▶ [What you are asked to do] Below are records with pictures; copy word for word only the lines between the line with "Hunt County is" and the line with "Review of prior", inclusive, and drop the pictures.

[Records from a collection]

+ + +

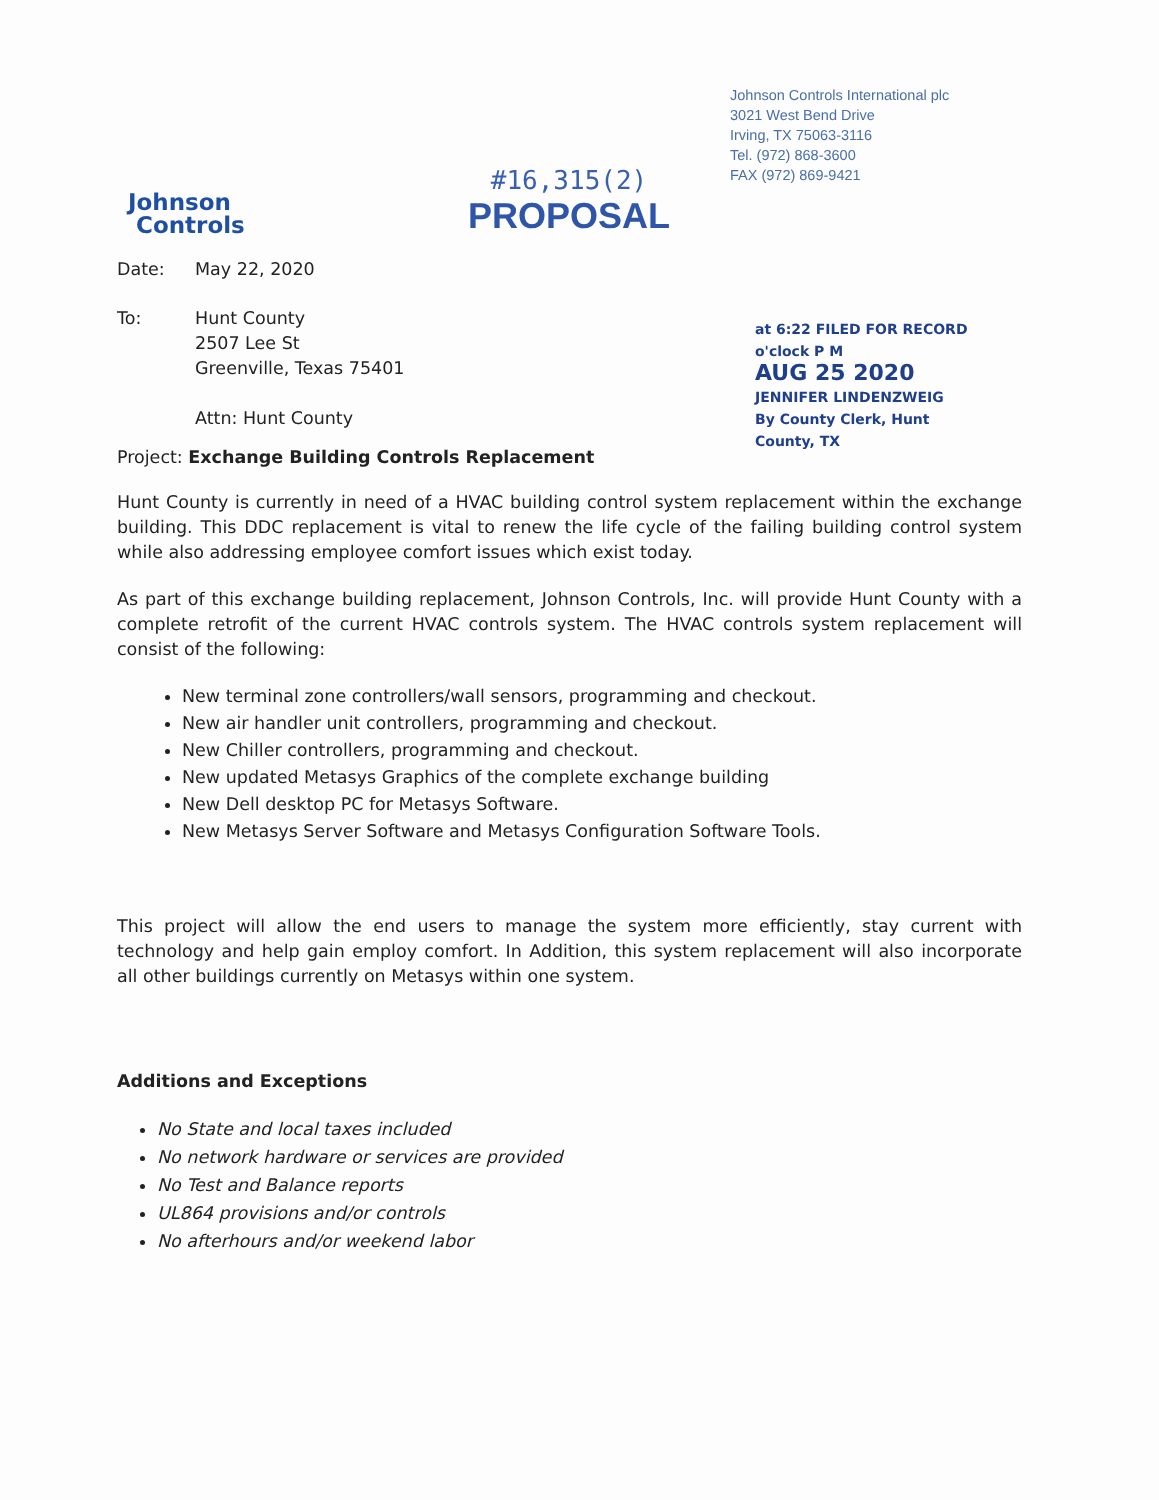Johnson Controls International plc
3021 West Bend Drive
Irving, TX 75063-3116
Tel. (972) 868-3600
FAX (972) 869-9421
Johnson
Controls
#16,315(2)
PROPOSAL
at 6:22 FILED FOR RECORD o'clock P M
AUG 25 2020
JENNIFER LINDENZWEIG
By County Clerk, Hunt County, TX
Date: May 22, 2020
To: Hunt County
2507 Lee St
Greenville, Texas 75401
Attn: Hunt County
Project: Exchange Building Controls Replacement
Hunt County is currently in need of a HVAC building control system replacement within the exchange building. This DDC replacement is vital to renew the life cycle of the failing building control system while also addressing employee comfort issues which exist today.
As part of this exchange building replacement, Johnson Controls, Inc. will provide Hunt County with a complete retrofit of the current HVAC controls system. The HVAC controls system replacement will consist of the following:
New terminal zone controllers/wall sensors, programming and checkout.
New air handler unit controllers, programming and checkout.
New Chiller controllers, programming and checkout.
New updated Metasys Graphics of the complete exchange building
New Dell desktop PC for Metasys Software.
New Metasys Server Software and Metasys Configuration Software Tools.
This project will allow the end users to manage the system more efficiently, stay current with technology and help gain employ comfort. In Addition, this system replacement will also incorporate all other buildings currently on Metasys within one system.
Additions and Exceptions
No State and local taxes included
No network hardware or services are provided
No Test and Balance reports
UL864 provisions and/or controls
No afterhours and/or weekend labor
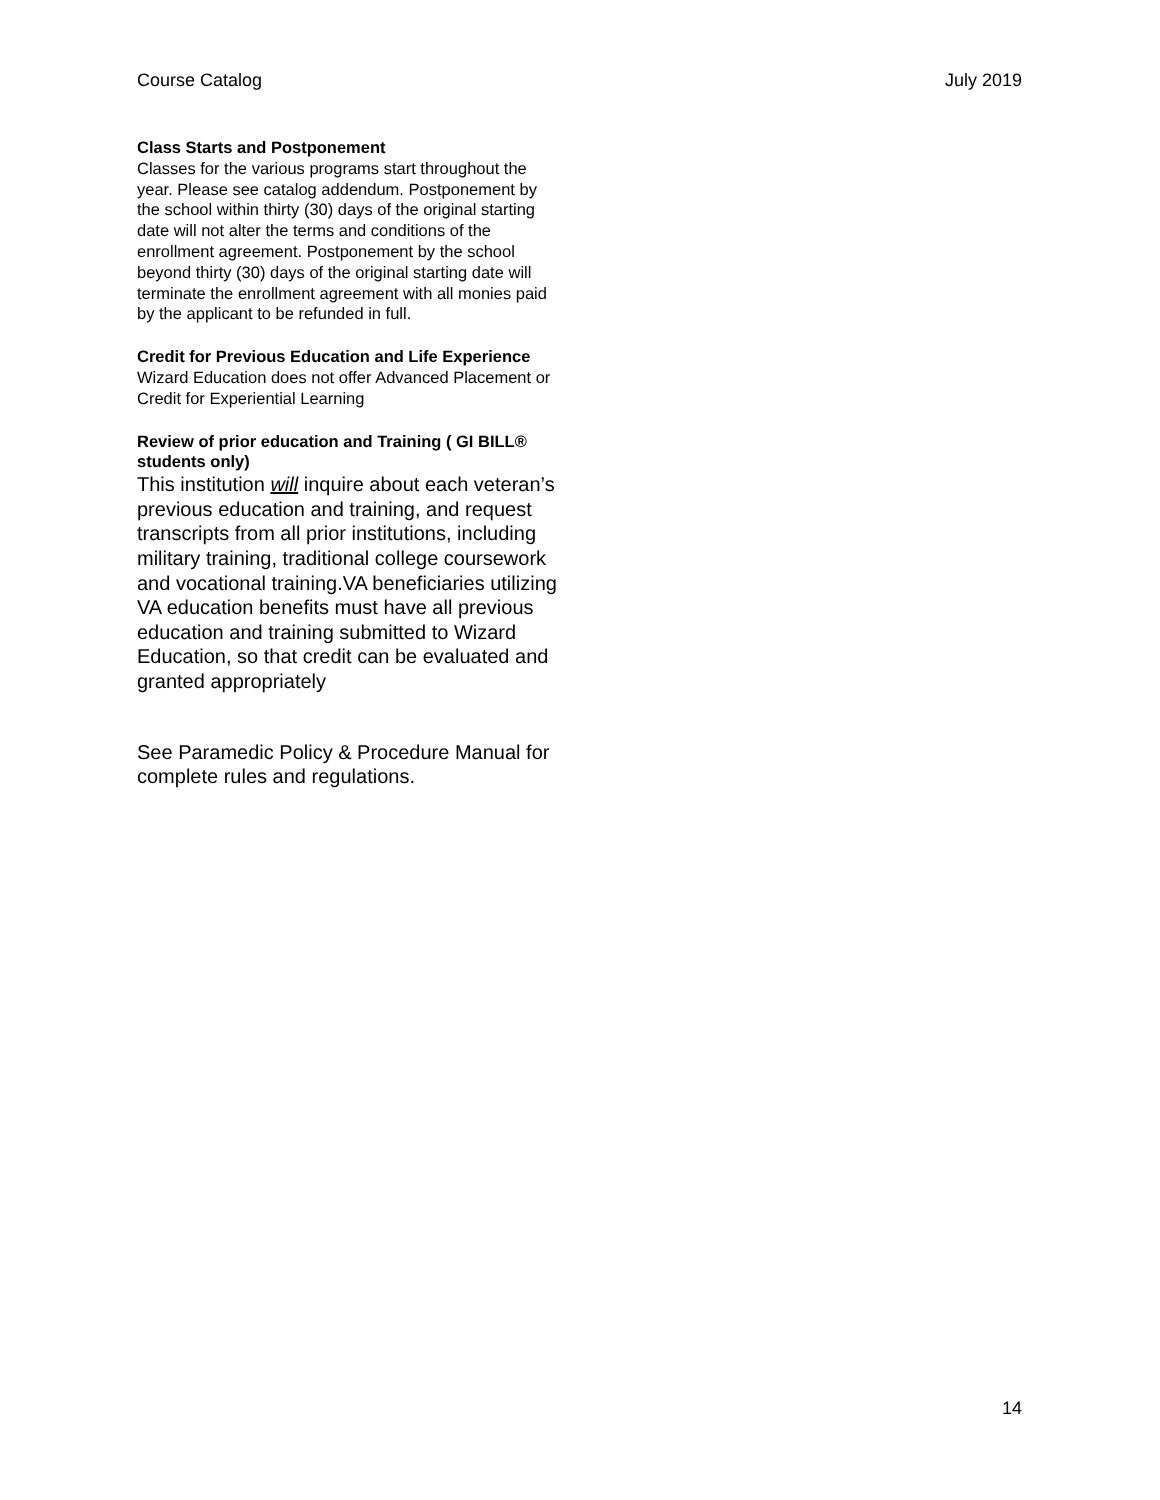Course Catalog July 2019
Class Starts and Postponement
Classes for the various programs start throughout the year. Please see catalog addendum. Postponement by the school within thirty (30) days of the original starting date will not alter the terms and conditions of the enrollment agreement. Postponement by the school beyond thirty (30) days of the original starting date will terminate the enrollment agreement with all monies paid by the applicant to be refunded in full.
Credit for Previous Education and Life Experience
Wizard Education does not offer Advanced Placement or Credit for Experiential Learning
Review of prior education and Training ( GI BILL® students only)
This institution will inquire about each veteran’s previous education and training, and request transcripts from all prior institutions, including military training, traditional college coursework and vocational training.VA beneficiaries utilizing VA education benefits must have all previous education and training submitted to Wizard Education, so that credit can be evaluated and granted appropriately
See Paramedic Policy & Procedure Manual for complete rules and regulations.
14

+ + +

▶ [Result of the task]
Hunt County is currently in need of a HVAC building control system replacement within the exchange building. This DDC replacement is vital to renew the life cycle of the failing building control system while also addressing employee comfort issues which exist today.
As part of this exchange building replacement, Johnson Controls, Inc. will provide Hunt County with a complete retrofit of the current HVAC controls system. The HVAC controls system replacement will consist of the following:
New terminal zone controllers/wall sensors, programming and checkout.
New air handler unit controllers, programming and checkout.
New Chiller controllers, programming and checkout.
New updated Metasys Graphics of the complete exchange building
New Dell desktop PC for Metasys Software.
New Metasys Server Software and Metasys Configuration Software Tools.
This project will allow the end users to manage the system more efficiently, stay current with technology and help gain employ comfort. In Addition, this system replacement will also incorporate all other buildings currently on Metasys within one system.
Additions and Exceptions
No State and local taxes included
No network hardware or services are provided
No Test and Balance reports
UL864 provisions and/or controls
No afterhours and/or weekend labor
Course Catalog July 2019
Class Starts and Postponement
Classes for the various programs start throughout the year. Please see catalog addendum. Postponement by the school within thirty (30) days of the original starting date will not alter the terms and conditions of the enrollment agreement. Postponement by the school beyond thirty (30) days of the original starting date will terminate the enrollment agreement with all monies paid by the applicant to be refunded in full.
Credit for Previous Education and Life Experience
Wizard Education does not offer Advanced Placement or Credit for Experiential Learning
Review of prior education and Training ( GI BILL® students only)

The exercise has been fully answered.